The New York City transit authority has a rule that expressly allows people to play music beneath the streets.

So why did a cop arrest a busker over the weekend after he refused to stop singing and playing his acoustic guitar on a subway platform?

At the busker’s urging, the officer first read out loud the relevant section of the MTA rulebook, noting that “artistic performances, including the acceptance of donations,” are permitted.

Then he arrested the singer, slamming his guitar into the wall. In a video of the incident captured by a bystander, the musician sings Neil Young’s anti-authoritarian anthem “Ohio” as the officer and several backups handcuff him and drag him away. The crowd on the platform erupts into a chant of “Fuck the police.”

A police spokesperson told HuffPost in an email that the video is "under review,” but didn’t answer questions about the reasons for the arrest.

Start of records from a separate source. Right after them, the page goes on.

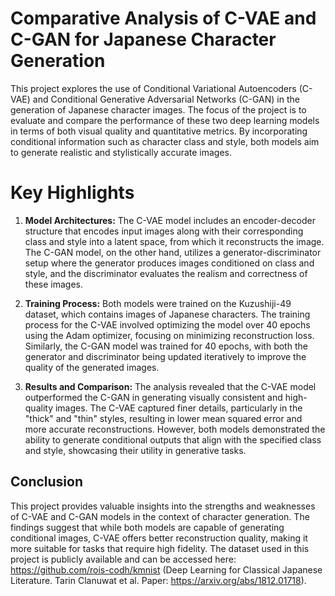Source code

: # Comparative Analysis of C-VAE and C-GAN for Japanese Character Generation

This project explores the use of Conditional Variational Autoencoders (C-VAE) and Conditional Generative Adversarial Networks (C-GAN) in the generation of Japanese character images. The focus of the project is to evaluate and compare the performance of these two deep learning models in terms of both visual quality and quantitative metrics. By incorporating conditional information such as character class and style, both models aim to generate realistic and stylistically accurate images.

# Key Highlights

1. **Model Architectures:** The C-VAE model includes an encoder-decoder structure that encodes input images along with their corresponding class and style into a latent space, from which it reconstructs the image. The C-GAN model, on the other hand, utilizes a generator-discriminator setup where the generator produces images conditioned on class and style, and the discriminator evaluates the realism and correctness of these images.

2. **Training Process:** Both models were trained on the Kuzushiji-49 dataset, which contains images of Japanese characters. The training process for the C-VAE involved optimizing the model over 40 epochs using the Adam optimizer, focusing on minimizing reconstruction loss. Similarly, the C-GAN model was trained for 40 epochs, with both the generator and discriminator being updated iteratively to improve the quality of the generated images.

3. **Results and Comparison:** The analysis revealed that the C-VAE model outperformed the C-GAN in generating visually consistent and high-quality images. The C-VAE captured finer details, particularly in the "thick" and "thin" styles, resulting in lower mean squared error and more accurate reconstructions. However, both models demonstrated the ability to generate conditional outputs that align with the specified class and style, showcasing their utility in generative tasks.

## Conclusion

This project provides valuable insights into the strengths and weaknesses of C-VAE and C-GAN models in the context of character generation. The findings suggest that while both models are capable of generating conditional images, C-VAE offers better reconstruction quality, making it more suitable for tasks that require high fidelity. The dataset used in this project is publicly available and can be accessed here: https://github.com/rois-codh/kmnist (Deep Learning for Classical Japanese Literature. Tarin Clanuwat et al. Paper: https://arxiv.org/abs/1812.01718).
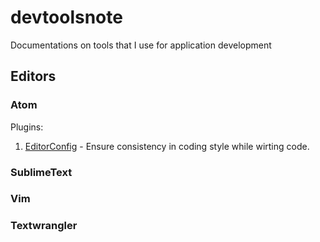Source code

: # devtoolsnote
Documentations on tools that I use for application development

## Editors
### Atom
Plugins:  
1. [EditorConfig](http://editorconfig.org/) - Ensure consistency in coding style while wirting code.


### SublimeText


### Vim


### Textwrangler
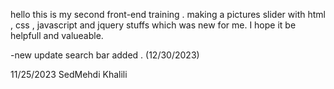 hello 
this is my second front-end training .
 making a pictures slider with html , css , javascript and jquery stuffs which was new for me.
 I hope it be helpfull and valueable.

-new update search bar added . (12/30/2023)
 
11/25/2023
SedMehdi Khalili
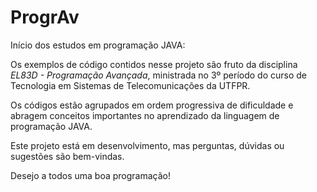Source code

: # ProgrAv
Início dos estudos em programação JAVA:

Os exemplos de código contidos nesse projeto são fruto da disciplina _EL83D - Programação Avançada_, ministrada no 3º 
período do curso de Tecnologia em Sistemas de Telecomunicações da UTFPR.

Os códigos estão agrupados em ordem progressiva de dificuldade e abragem conceitos importantes no aprendizado da
linguagem de programação JAVA.

Este projeto está em desenvolvimento, mas perguntas, dúvidas ou sugestões são bem-vindas.


Desejo a todos uma boa programação!

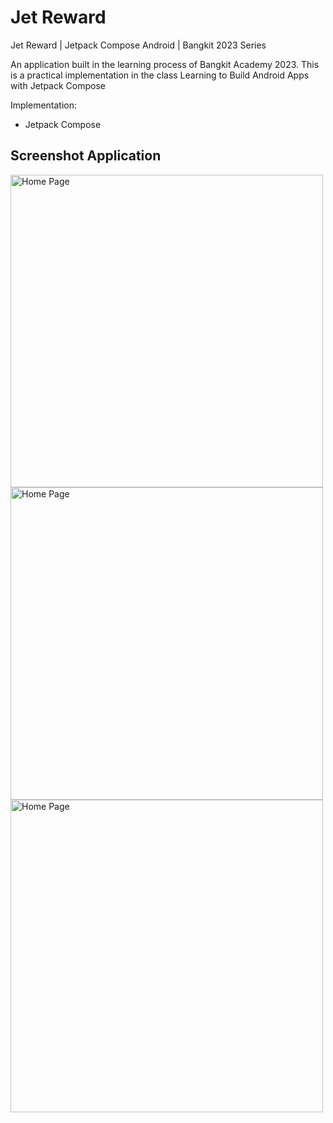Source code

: # Jet Reward
Jet Reward | Jetpack Compose Android | Bangkit 2023 Series

An application built in the learning process of Bangkit Academy 2023. This is a practical implementation in the class Learning to Build Android Apps with Jetpack Compose

Implementation:
- Jetpack Compose

## Screenshot Application
<img src="https://github.com/riyandifirman/jet-reward/assets/49358131/da42e499-553d-48d6-964b-4ed3771980db" alt="Home Page" widht="500" height="500">
<img src="https://github.com/riyandifirman/jet-reward/assets/49358131/687d902e-e40a-4954-af7c-f77518cf3a1b" alt="Home Page" widht="500" height="500">
<img src="https://github.com/riyandifirman/jet-reward/assets/49358131/d8146c84-41c0-4225-8439-21ccb5009e20" alt="Home Page" widht="500" height="500">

The singer, Andrew Kalleen, 30, told HuffPost the arresting officer charged him with loitering, but only after poring over a law book in the back of the police van.

While state law prohibits people from loitering in the subway “for the purpose of soliciting or engaging in business,” that law seems to contradict the MTA rule, which allows performing for money.

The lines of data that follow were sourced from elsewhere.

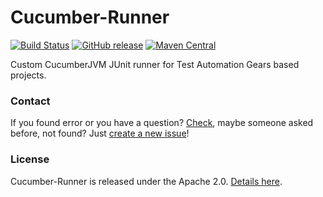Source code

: # Сucumber-Runner
[![Build Status](https://travis-ci.org/sbtqa/cucumber-runner.svg?branch=master)](https://travis-ci.org/sbtqa/cucumber-runner) [![GitHub release](https://img.shields.io/github/release/sbtqa/cucumber-runner.svg?style=flat-square)](https://github.com/sbtqa/cucumber-runner/releases) [![Maven Central](https://img.shields.io/maven-central/v/ru.sbtqa.tag/cucumber-runner.svg)](https://mvnrepository.com/artifact/ru.sbtqa.tag/cucumber-runner)

Custom CucumberJVM JUnit runner for Test Automation Gears based projects.

### Contact
If you found error or you have a question? [Check](https://github.com/sbtqa/cucumber-runner/issues), maybe someone asked before, not found? Just [create a new issue](https://github.com/sbtqa/cucumber-runner/issues/new)!

### License 
Сucumber-Runner is released under the Apache 2.0. [Details here](https://github.com/sbtqa/cucumber-runner/blob/master/LICENSE).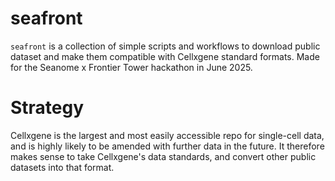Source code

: # seafront

`seafront` is a collection of simple scripts and workflows to download public dataset and make them compatible with Cellxgene standard formats. Made for the Seanome x Frontier Tower hackathon in June 2025.

# Strategy
Cellxgene is the largest and most easily accessible repo for single-cell data, and is highly likely to be amended with further data in the future. It therefore makes sense to take Cellxgene's data standards, and convert other public datasets into that format.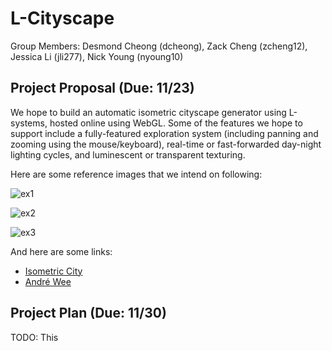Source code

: # L-Cityscape

Group Members: Desmond Cheong (dcheong), Zack Cheng (zcheng12), Jessica Li (jli277), Nick Young (nyoung10)

## Project Proposal (Due: 11/23)

We hope to build an automatic isometric cityscape generator using L-systems, hosted online using WebGL. Some of the features we hope to support include a fully-featured exploration system (including panning and zooming using the mouse/keyboard), real-time or fast-forwarded day-night lighting cycles, and luminescent or transparent texturing.

Here are some reference images that we intend on following:

![ex1](https://images.squarespace-cdn.com/content/v1/51a04026e4b04862007e25c7/1601474533743-IV13HZ6G27U53RF8AI9E/191007_OCBC_001.jpg?format=1500w)

![ex2](https://images.squarespace-cdn.com/content/v1/51a04026e4b04862007e25c7/1601474535120-TY5RCFOOSD0NJT32LX2O/191007_OCBC_002.jpg?format=1500w)

![ex3](https://cdn1.epicgames.com/ue/product/Screenshot/PCG10-1920x1080-4e3c4ac1f982493958015da78be6c5c8.jpg?resize=1&w=1920)

And here are some links:

- [Isometric City](https://icograms.com/usage-city-illustration)
- [André Wee](http://andre-wee.com/)

## Project Plan (Due: 11/30)

TODO: This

Matthew Christian, a street violinist who co-founded BUSK-NY, a group that advocates for street performers, said the police often charge performers with vague offenses like loitering when they can’t find a more convincing justification for arrest.

“This happens so often,” Christian said. “When police officers don’t precisely know the law, they arrest someone over their own refusal to back down, and once the person is brought to the police station and booked, they can’t find anything else to charge them with, so they go mining.”

The arrest may be the latest example of a broader police crackdown on small-time hustles like panhandling and dancing in subway cars. In March, the police commissioner, Bill Bratton, proudly announced that arrests of subway peddlers and panhandlers had tripled under his watch.

“If you take care of the little things, then you can prevent a lot of the big things,” Bratton said at the time, expressing the conviction at the core of the “broken windows” strategy that he famously embraced during his first stint as New York’s top cop in the '90s.

Critics of the broken windows theory point out that no one has conclusively proves it works, and they argue that a hard-nosed approach to minor offenses only leads to violent encounters, racially biased policing, and wrongful arrests. In July, the strategy came under heightened scrutiny after Eric Garner, a Staten Island grandfather, died at the hands of police. An officer had grabbed him in a banned chokehold while attempting to arrest him for the sale of loose cigarettes.

Kalleen said police have stopped him at least five times for performing in the subway station, and he has filed a complaint against them with the Civilian Complaint Review Board, an agency that investigates allegations of police abuse. He plans to sue the department over the latest arrest.

He spent Friday night in a police holding cell, but he doesn’t sound bitter about it. At the precinct, he said, he thanked his arresting officer and another cop for risking their lives to protect people, and told them about something that happened to his family a decade ago in Northern California: A masked intruder entered their home with a shotgun and struggled with his father before the police arrived and took the man away.

After he shared that story, he said, the cops warmed up to him.

“From that point on, we were able to have a real conversation. Both cops agreed that the system is very broken. Their bosses tell them it’s their job to go out and write tickets. It’s a revenue system. We all agreed that we want it to change, but they’re doing what they’re told.”

Kalleen said he later asked his arresting officer if he liked music. “It turns out that he plays guitar too, or he used to. We talked about music that we like, and there were some bands that crossed over: Jimi Hendrix, Led Zeppelin. He’d recently gone to see Robert Plant."

The officer did not tell Kalleen whether he likes Neil Young.